A sample list is below:

  • AeA in both Europe and the US (American Electronics Association)
  • IEC (International Electrotechnical Congress)
  • BSR (Business for Social Responsibility)
  • EICC (Electronic Industry Code of Conduct)
  • GeSI (Global e-Sustainability Initiative)
  • Green Grid
  • SPC (Sustainable Packaging Coalition)
  • Climate Savers
  • Clinton Foundation Climate Initiative
    …and others

PC Recycling/Windows Vista

Q: Isn’t Microsoft in the business of creating products that encourage waste of hard-to-recycle electronic hardware?

A: Microsoft is committed to enhancing the reusability of PCs and other devices, so that they are kept in use and out of the waste stream as long as possible (and can be recycled properly when they reach the end of their useful life). Through our Microsoft Authorized Refurbisher (MAR) programs and by supporting other programs such as Digital Pipeline (DP), the life of older retired computers is extended through low-cost licenses for Microsoft software, so that these computers can continue to be used.

Information on how to contact a MAR refurbisher can be found at either www.microsoft.com/communitymar or www.microsoft.com/oem/mar. Tips for donating computer hardware can be found at: http://www.microsoft.com/Education/TenTips.mspx.  

In addition to our focus on enhancing the reusability of computer hardware, we are also looking to design products which can help customers make better environmental choices. Our expertise in technology has the potential to make significant positive contributions to environmental sustainability. In addition to the power management features of Windows Vista, there are other important ways that we are helping customers use technology to lessen their environmental footprint.

  • Microsoft is a leader in the development of collaboration software, such as Live Meeting, SharePoint and Microsoft Office Groove, which enable virtual meetings – thereby reducing the need for the physical transfer of documents and business travel.
  • Microsoft Dynamics is developing an environmental dashboard – using the familiar interface of Microsoft Office – that will enable companies to manage greenhouse gas and other sustainability-related data. The dashboard will work in concert with other Microsoft Dynamics’ business management solutions.

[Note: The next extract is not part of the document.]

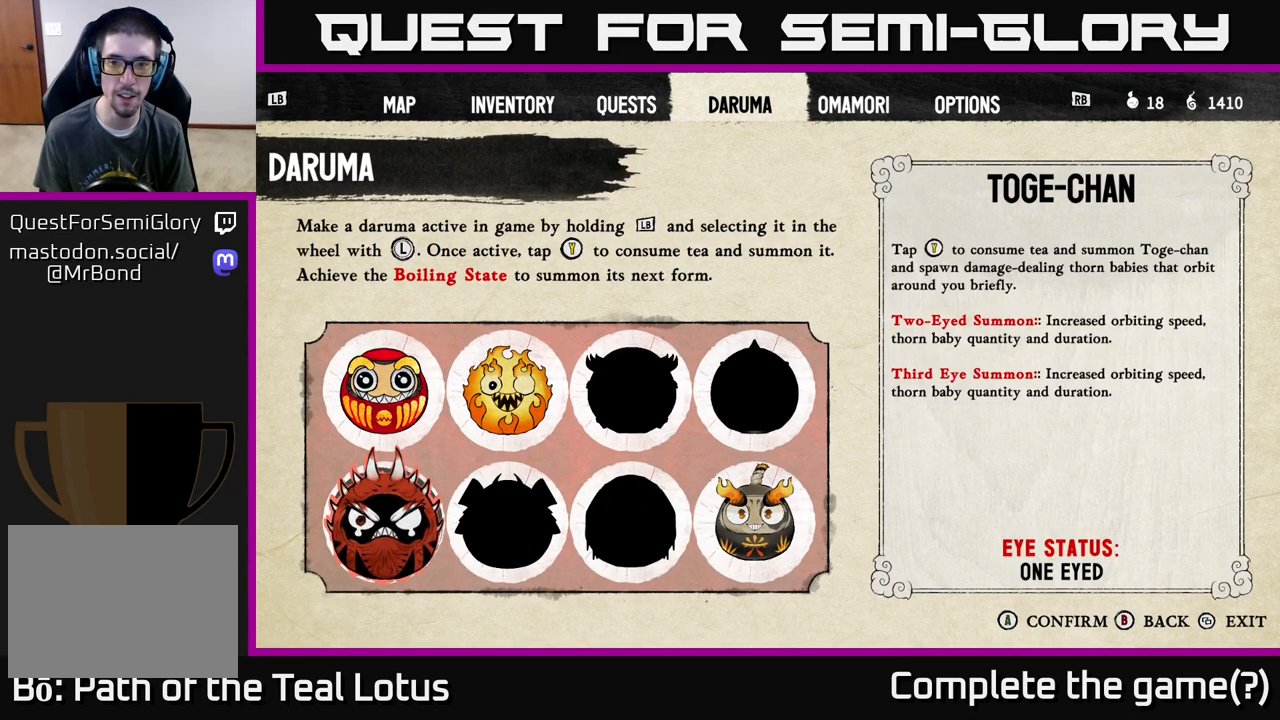
{"buttons": [], "left_stick": "center", "right_stick": "center", "events": []}
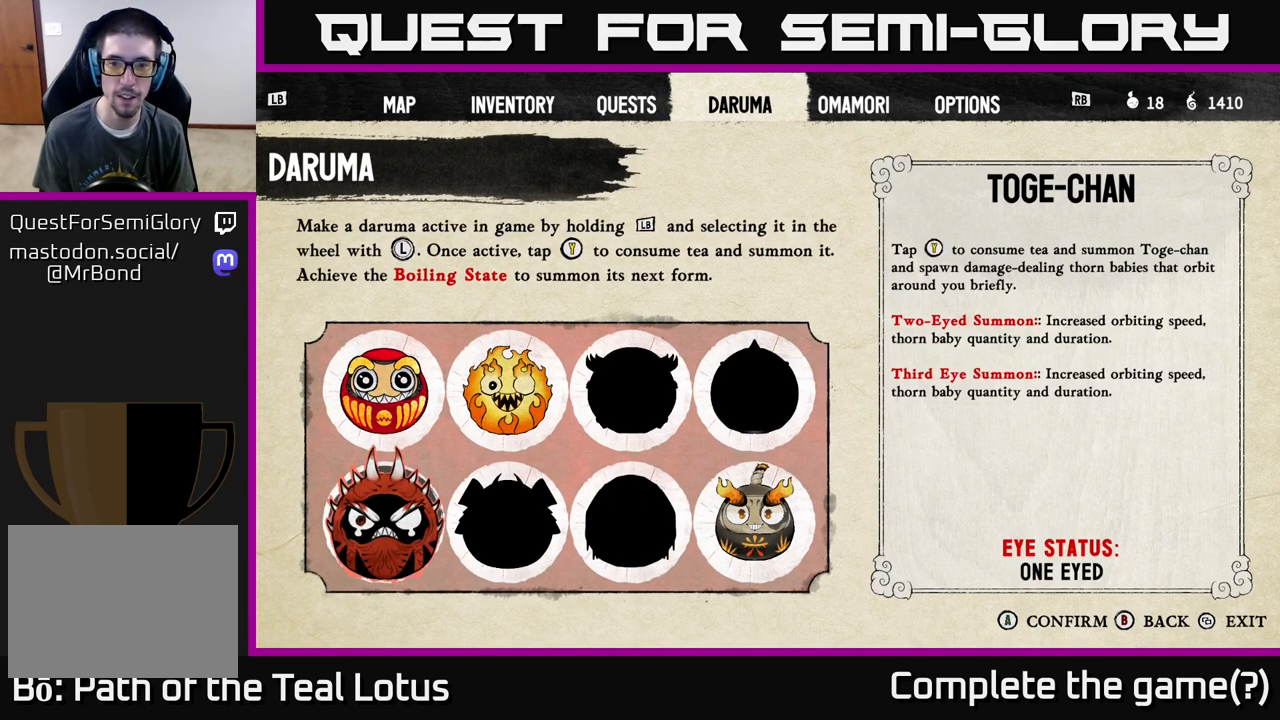
{"buttons": [], "left_stick": "center", "right_stick": "center", "events": []}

Q: Several environmental groups have criticized Microsoft for causing a major e-waste problem with Windows Vista, because it requires users to upgrade to new computers. Is this true?

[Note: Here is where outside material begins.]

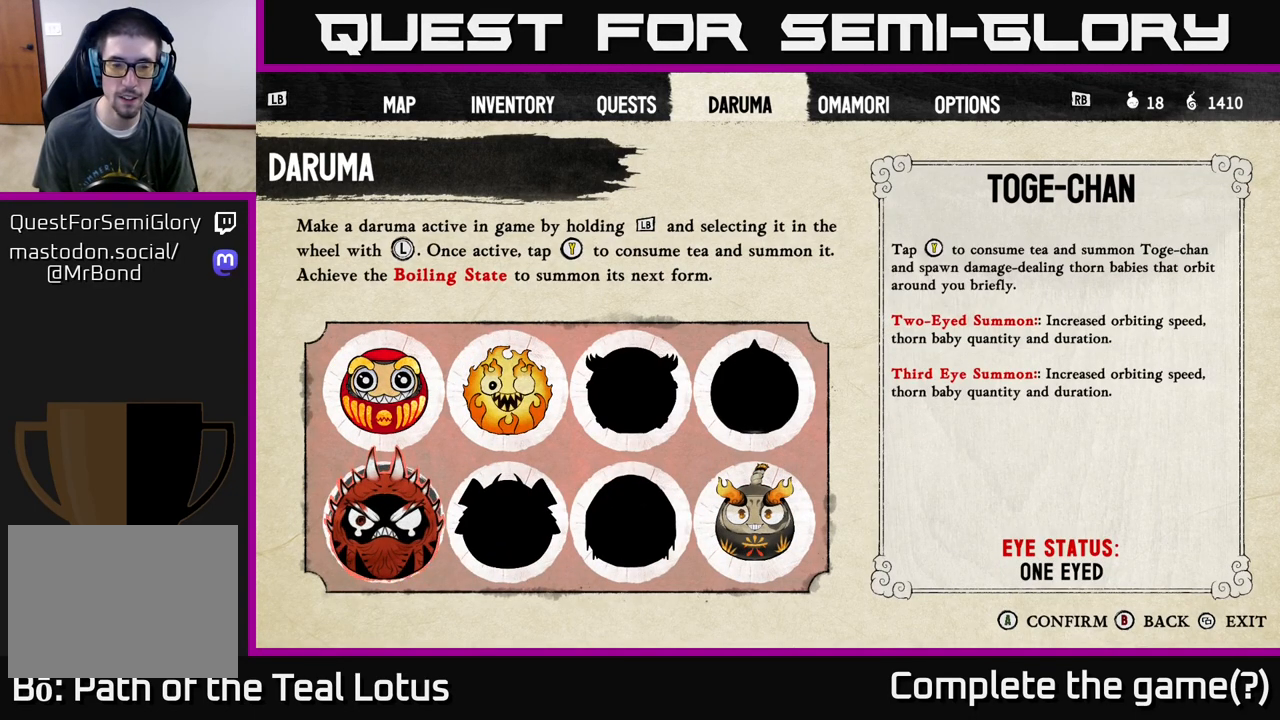
{"buttons": [], "left_stick": "center", "right_stick": "center", "events": []}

A: Actually, it is important to note that many PCs are purchased on a set schedule regardless of when a new OS is released. This is very common in the enterprise space, where PCs are refreshed every 3-5 years. Therefore, we don’t anticipate that Windows Vista will impact normal PC refresh rates or growth in consumer demand.

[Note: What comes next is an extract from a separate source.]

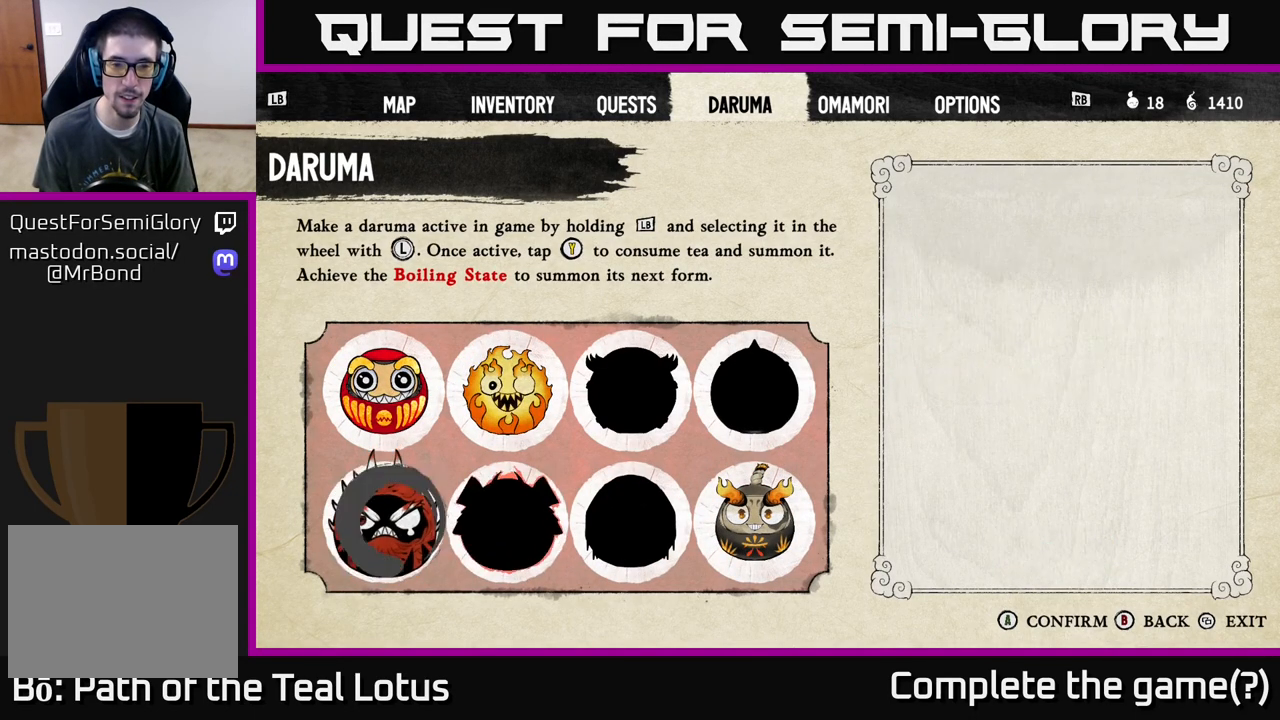
{"buttons": ["B"], "left_stick": "center", "right_stick": "center", "events": [[33, "DPAD_RIGHT", "down"], [83, "DPAD_RIGHT", "up"], [217, "DPAD_RIGHT", "down"], [333, "DPAD_RIGHT", "up"], [467, "B", "down"]]}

We do recognize that there is a serious e-waste problem in parts of the world, and have set up PC refurbishment programs that help to license computers for reuse, and support computer recycling programs that send unwanted PC’s to those who need, but can least afford them. With the MAR (Microsoft Authorized Refurbisher) and DP (Digital Pipeline) programs, the life of older retired computers is extended through low cost licenses for Microsoft software – so that the computers can continue to be used.

Information on how to contact a Microsoft Authorized Refurbisher can be found at  http://www.microsoft.com/communitymar and http://www.microsoft.com/oem/mar. Tips for donating computer hardware can be found at: http://www.microsoft.com/Education/TenTips.mspx.  

Q: Doesn’t Vista require more power to run? I’ve heard it is a “power hog”.

A: Not at all. According to Tom’s Hardware Guide, an independent online technology guide, “Windows Vista doesn’t require more energy than Windows XP, whether running under full CPU load or idle.” The comparison also found no evidence that “Windows Vista’s new and fancy AeroGlass interface consumes more energy than Windows XP’s 2D desktop. Although our measurements indicate a one watt increase in power draw at the plug, this is too little of a difference to draw any conclusions.” You can view the full report here.

Windows Vista is Microsoft’s most energy efficient operating system to date.  It features significant changes to power management infrastructure, functionality, and default settings that can reduce PC energy consumption.